The New Yorker App Success
The New Yorker has succeeded where others have failed. The Atlantic Wire reports the journal has grossed one million dollars from the sale of its iPad app. An update on their subscription numbers:
75,000 of the subscriptions are print subscribers given the option of an iPad subscription. The other 20,000 are new subscribers who paid $59.99 for a subscription from the iTunes store. “Several thousand” people, on average, also buy the digital magazine for $4.99 a week.
While I’m sure tens of thousands of those 75,000 aren’t using the iPad app (I’m not, but only because I don’t have an iPad), those are still strong numbers coming from new subscribers. Where the brand-new The Daily has seemingly bombed, the venerable New Yorker has succeeded. Instead of heavy, cumbersome daily issues with a mess of graphic design, videos, photo galleries, and interactive content, the New Yorker has listened to sound reading advice:
“There are some bells and whistles, but we’re very careful about that. We think about whether or not they add any value. And if they don’t, out the window they go,” said deputy editor Pamela Maffei McCarthy.
As others have written extensively before, reading on the iPad is actually best when handled by a dedicated RSS feed or read-later app. Shawn Blanc’s Reading on the iPad covers the gamut of why this is important. Basically:
Instead of trying to find that spot between print and iOS, they should leave the historical traditions of print design altogether. Instead of leaning on the perceived value of a physical printed periodical they should look to the iPad’s new value of delight, ubiquity, and instantaneous digital access. Moreover, they need to find better ways to bring their articles to their iPad readership. Magazines need to cater their layout design and interaction design to the iPad rather than attempting to fit the iPad around their previous print-tested designs.

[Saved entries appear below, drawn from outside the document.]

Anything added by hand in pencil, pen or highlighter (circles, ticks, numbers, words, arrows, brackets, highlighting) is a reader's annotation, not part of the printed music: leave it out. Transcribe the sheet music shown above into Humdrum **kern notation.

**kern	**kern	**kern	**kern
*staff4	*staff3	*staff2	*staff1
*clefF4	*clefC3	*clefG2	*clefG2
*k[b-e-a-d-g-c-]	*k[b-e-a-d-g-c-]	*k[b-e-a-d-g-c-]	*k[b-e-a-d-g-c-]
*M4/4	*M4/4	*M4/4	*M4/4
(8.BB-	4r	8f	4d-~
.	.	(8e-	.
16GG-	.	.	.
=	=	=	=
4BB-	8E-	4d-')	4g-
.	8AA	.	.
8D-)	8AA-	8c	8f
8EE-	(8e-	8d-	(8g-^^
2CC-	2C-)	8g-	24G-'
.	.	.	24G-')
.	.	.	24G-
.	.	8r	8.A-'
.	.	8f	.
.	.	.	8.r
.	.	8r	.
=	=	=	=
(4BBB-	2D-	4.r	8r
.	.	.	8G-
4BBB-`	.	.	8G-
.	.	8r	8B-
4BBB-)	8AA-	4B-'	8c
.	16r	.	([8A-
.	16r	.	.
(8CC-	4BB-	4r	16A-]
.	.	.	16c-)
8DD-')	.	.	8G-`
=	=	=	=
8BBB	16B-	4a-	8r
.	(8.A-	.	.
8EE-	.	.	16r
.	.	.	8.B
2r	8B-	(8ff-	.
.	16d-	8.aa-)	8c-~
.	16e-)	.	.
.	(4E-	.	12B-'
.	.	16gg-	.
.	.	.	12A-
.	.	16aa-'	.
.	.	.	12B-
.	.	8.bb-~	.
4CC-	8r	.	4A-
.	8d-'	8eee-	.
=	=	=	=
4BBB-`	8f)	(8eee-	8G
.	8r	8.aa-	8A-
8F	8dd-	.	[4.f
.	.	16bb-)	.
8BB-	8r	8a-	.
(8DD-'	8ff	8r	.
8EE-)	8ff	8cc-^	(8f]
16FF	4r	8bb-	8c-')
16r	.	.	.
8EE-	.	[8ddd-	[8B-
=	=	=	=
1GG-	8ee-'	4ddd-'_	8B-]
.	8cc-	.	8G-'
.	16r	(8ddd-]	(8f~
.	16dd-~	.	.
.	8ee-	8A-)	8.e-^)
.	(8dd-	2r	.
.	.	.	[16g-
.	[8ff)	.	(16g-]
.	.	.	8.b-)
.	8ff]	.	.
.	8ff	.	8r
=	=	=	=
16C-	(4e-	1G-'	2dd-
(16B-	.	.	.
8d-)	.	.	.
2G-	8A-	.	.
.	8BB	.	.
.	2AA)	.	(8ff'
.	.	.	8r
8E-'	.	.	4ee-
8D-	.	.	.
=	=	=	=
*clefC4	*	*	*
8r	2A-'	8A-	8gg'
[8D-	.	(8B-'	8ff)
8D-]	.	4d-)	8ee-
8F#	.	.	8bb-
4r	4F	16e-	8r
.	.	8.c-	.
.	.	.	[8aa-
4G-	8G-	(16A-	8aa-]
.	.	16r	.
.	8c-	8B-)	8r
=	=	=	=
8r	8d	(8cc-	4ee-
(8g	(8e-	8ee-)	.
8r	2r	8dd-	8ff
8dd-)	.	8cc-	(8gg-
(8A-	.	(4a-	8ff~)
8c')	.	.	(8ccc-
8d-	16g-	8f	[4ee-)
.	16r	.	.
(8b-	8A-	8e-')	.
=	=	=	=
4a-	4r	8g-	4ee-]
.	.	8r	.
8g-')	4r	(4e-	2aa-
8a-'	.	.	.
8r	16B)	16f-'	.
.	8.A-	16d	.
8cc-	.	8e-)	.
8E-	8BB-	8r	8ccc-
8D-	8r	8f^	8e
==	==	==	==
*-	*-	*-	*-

The New Yorker app has had criticisms in the past (notably by the New York Times’ ex editor and design expert, Khoi Vinh), most pointing to its overly complex Flash-descendant system of flicking through text “images.” It does seem like Conde Nast (New Yorker’s publisher) is moving in the right direction, though. Combining the print subscription with free access to the digital subscription is promising — if they have the option to turn off print subscriptions in the future, they’ve achieved a glorious thing: reducing the manufacturing and distribution costs of a print version while retaining digital subscribers at the same pricing.
If the New Yorker continues to refine its iPad app experience, ensuring that excessive features are removed to optimize the reading experience, they have a winning formula. Transitioning to a mobilized website, however, isn’t the answer — as Khoi Vinh has proposed in the past. The New Yorker has a lockdown on accessing content via its website; in fact, the journal may have the most successful implementation of a pay wall on the Internet. If it continues to present accessibility challenges to its content but offers flexible, attractively priced solutions as license to read, both its print and digital subscriptions will continue to sustain journalistic value into the future.